EXERCISE 1:
In the article on canned laughter, who invented the technique of "sweetening" a live recording?
EXERCISE 2:
Swap "laff box" for "laugh machine" in the article on canned laughter, and write out the passage that begins at the words "It wasn't for" and stops after "on Antiques Roadshow.".

EXTRACT TO READ:

* * * * * * * * *

2013-08-13



Count Arthur Strong has been criticised for using so-called canned laughter, but what does that actually mean? Graham Linehan and Steve Coogan explain the 'studio sitcom'

A critic at the Independent derided an early episode of Count Arthur Strong, which concludes tonight, saying: "Good radio comedy could not have sounded less funny on television, nor canned laughter more ironic." The Mail said its "only weakness" was "the overused canned laughter". Digital Spy described Ben Elton's axed The Wright Way as "an old-fashioned canned-laughter BBC sitcom"; Time Out called the "canned laughter" on ITV's camp two-hander Vicious "redundant".

My generation grew up during the three-channel 1970s "golden age" of British TV comedy, when every sitcom had audience laughter and a grateful nation chortled along. Even 1980s new wave landmarks The Young Ones and Blackadder were accompanied by studio guffaws. But the rise of more esoteric "single-camera" shows – from The Comic Strip to mockumentaries People Like Us and motherlode The Office – set a new standard for cool.

By the time I worked with Lee Mack on the development of studio sitcom Not Going Out for BBC1 in the mid-noughties, we wore the unfashionabilty of our endeavour as a badge of pride. But its success, and that of our most decorated alumnus Miranda, seems to have fanned a revival. Mrs Brown's Boys, whose development from a live show harks back to the theatricality of early TV comedy, sealed the deal: audience sitcom was back.

It wasn't for critics. I wonder if the "canned laughter" canard is used, knowingly, as bitchy shorthand – surely no one really believes it is artificial? It's been half a century since actual machinery was regularly used. A cursory Wikipedia search reveals that American sound engineer Charley Douglass invented the technique of "sweetening" a live recording by adding laughs to shows such as Jack Benny's and Milton Berle's in the late 1950s. Through the 60s and 70s, it was industry default to have Douglass give the live illusion to taped sitcoms such as The Beverly Hillbillies or Bewitched. He even built the "laff box", a proto-Mellotron containing tape loops of merriment and applause, operated by a keyboard. It ended up on Antiques Roadshow.

* * * * * * * * *

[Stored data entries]
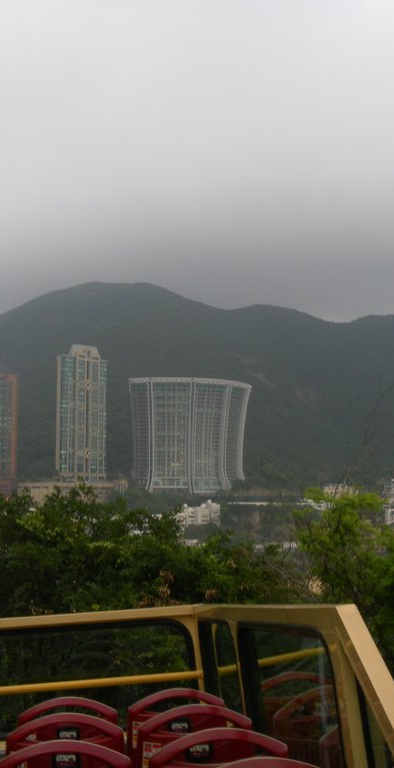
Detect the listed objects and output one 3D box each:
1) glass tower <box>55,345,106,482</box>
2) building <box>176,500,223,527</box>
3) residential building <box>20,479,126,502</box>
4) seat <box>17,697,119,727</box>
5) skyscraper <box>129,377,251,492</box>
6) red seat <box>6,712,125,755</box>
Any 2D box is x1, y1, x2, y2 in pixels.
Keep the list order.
[{"bbox_3d":[-93.853,24.075,845.000,34.000,112.000,23.000,4,-7,-30],"label":"glass tower"},{"bbox_3d":[1.910,98.671,783.811,32.873,20.155,16.000,0,-5,0],"label":"building"},{"bbox_3d":[-97.600,85.210,815.000,80.300,19.600,38.000,1,-5,-3],"label":"residential building"},{"bbox_3d":[-0.511,1.795,4.448,0.440,0.920,0.520,-4,-11,-7],"label":"seat"},{"bbox_3d":[-4.489,46.072,918.835,103.424,101.451,46.000,0,-5,6],"label":"skyscraper"},{"bbox_3d":[-0.484,1.697,4.020,0.450,0.850,0.520,-3,-11,-7],"label":"red seat"}]

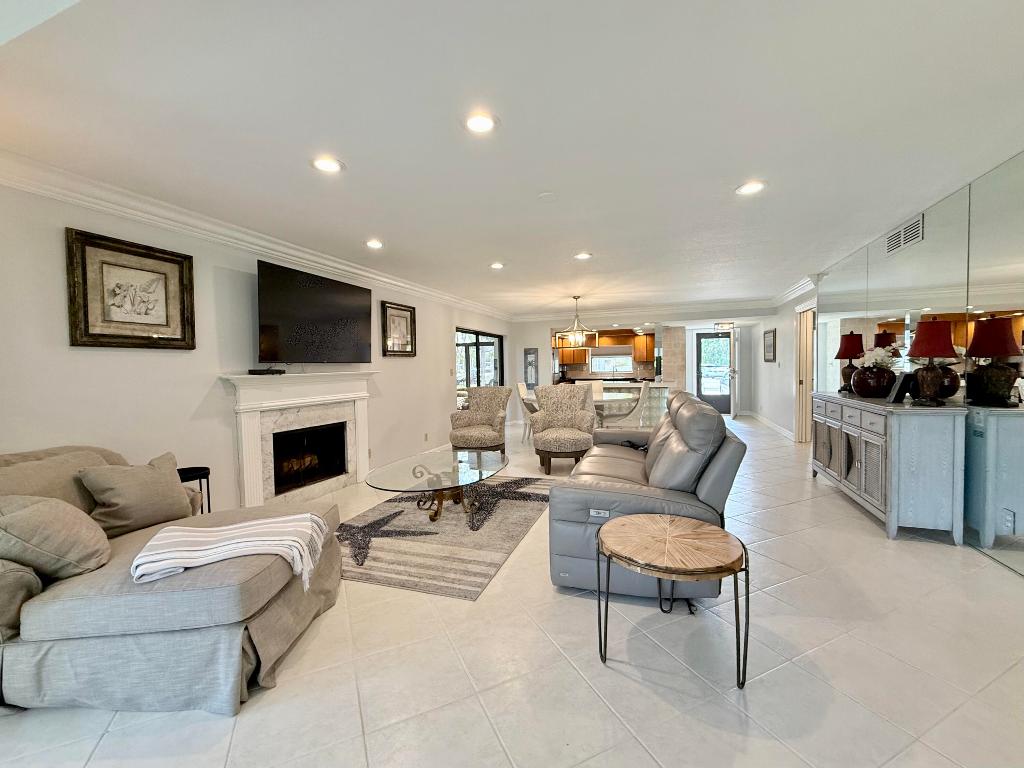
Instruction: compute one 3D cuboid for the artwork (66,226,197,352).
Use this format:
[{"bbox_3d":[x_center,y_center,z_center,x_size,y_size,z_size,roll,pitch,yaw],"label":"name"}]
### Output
[{"bbox_3d":[-2.473,-0.580,2.748,0.041,0.690,0.686,0,2,20],"label":"artwork"}]

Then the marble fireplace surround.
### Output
[{"bbox_3d":[-1.922,0.522,4.082,0.210,1.256,1.740,0,2,20],"label":"marble fireplace surround"}]

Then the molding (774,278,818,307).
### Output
[{"bbox_3d":[4.375,-1.444,6.498,0.100,0.150,2.000,0,2,20],"label":"molding"}]

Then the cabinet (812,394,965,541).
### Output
[{"bbox_3d":[3.136,0.592,3.635,0.400,0.925,1.740,0,2,20],"label":"cabinet"}]

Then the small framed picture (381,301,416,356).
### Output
[{"bbox_3d":[-1.472,-0.704,5.496,0.041,0.692,0.699,0,2,20],"label":"small framed picture"}]

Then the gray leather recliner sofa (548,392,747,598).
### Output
[{"bbox_3d":[1.015,0.609,3.216,1.029,1.041,2.184,-1,2,18],"label":"gray leather recliner sofa"}]

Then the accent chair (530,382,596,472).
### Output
[{"bbox_3d":[0.630,0.539,5.150,0.710,1.020,0.740,-1,2,12],"label":"accent chair"}]

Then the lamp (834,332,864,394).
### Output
[{"bbox_3d":[3.405,-0.217,4.152,0.250,0.615,0.260,0,2,20],"label":"lamp"}]

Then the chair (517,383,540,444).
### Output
[{"bbox_3d":[0.387,0.483,7.042,0.640,1.010,0.520,0,2,20],"label":"chair"}]

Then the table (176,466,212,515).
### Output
[{"bbox_3d":[-2.186,0.904,2.771,0.311,0.622,0.311,0,2,20],"label":"table"}]

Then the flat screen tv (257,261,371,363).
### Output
[{"bbox_3d":[-1.862,-0.627,4.061,0.050,0.840,1.420,0,2,20],"label":"flat screen tv"}]

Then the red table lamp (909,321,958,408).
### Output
[{"bbox_3d":[2.979,-0.164,2.939,0.250,0.626,0.250,0,2,20],"label":"red table lamp"}]

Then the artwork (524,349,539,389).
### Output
[{"bbox_3d":[0.431,-0.322,9.051,0.320,0.890,0.030,0,2,20],"label":"artwork"}]

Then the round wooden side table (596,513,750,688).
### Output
[{"bbox_3d":[0.691,0.934,1.837,0.597,0.508,0.597,0,2,20],"label":"round wooden side table"}]

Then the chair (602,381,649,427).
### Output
[{"bbox_3d":[1.895,0.468,6.839,0.660,1.022,0.521,0,2,20],"label":"chair"}]

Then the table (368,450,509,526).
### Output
[{"bbox_3d":[-0.580,0.928,3.633,1.060,0.420,1.550,0,2,20],"label":"table"}]

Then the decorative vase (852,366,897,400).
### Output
[{"bbox_3d":[3.159,-0.018,3.624,0.301,0.269,0.301,0,2,20],"label":"decorative vase"}]

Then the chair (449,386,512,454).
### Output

* * * * * * * * *

ANSWER AREA 1:
The American sound engineer Charley Douglass invented it.

ANSWER AREA 2:
It wasn't for critics. I wonder if the "canned laughter" canard is used, knowingly, as bitchy shorthand – surely no one really believes it is artificial? It's been half a century since actual machinery was regularly used. A cursory Wikipedia search reveals that American sound engineer Charley Douglass invented the technique of "sweetening" a live recording by adding laughs to shows such as Jack Benny's and Milton Berle's in the late 1950s. Through the 60s and 70s, it was industry default to have Douglass give the live illusion to taped sitcoms such as The Beverly Hillbillies or Bewitched. He even built the "laugh machine", a proto-Mellotron containing tape loops of merriment and applause, operated by a keyboard. It ended up on Antiques Roadshow.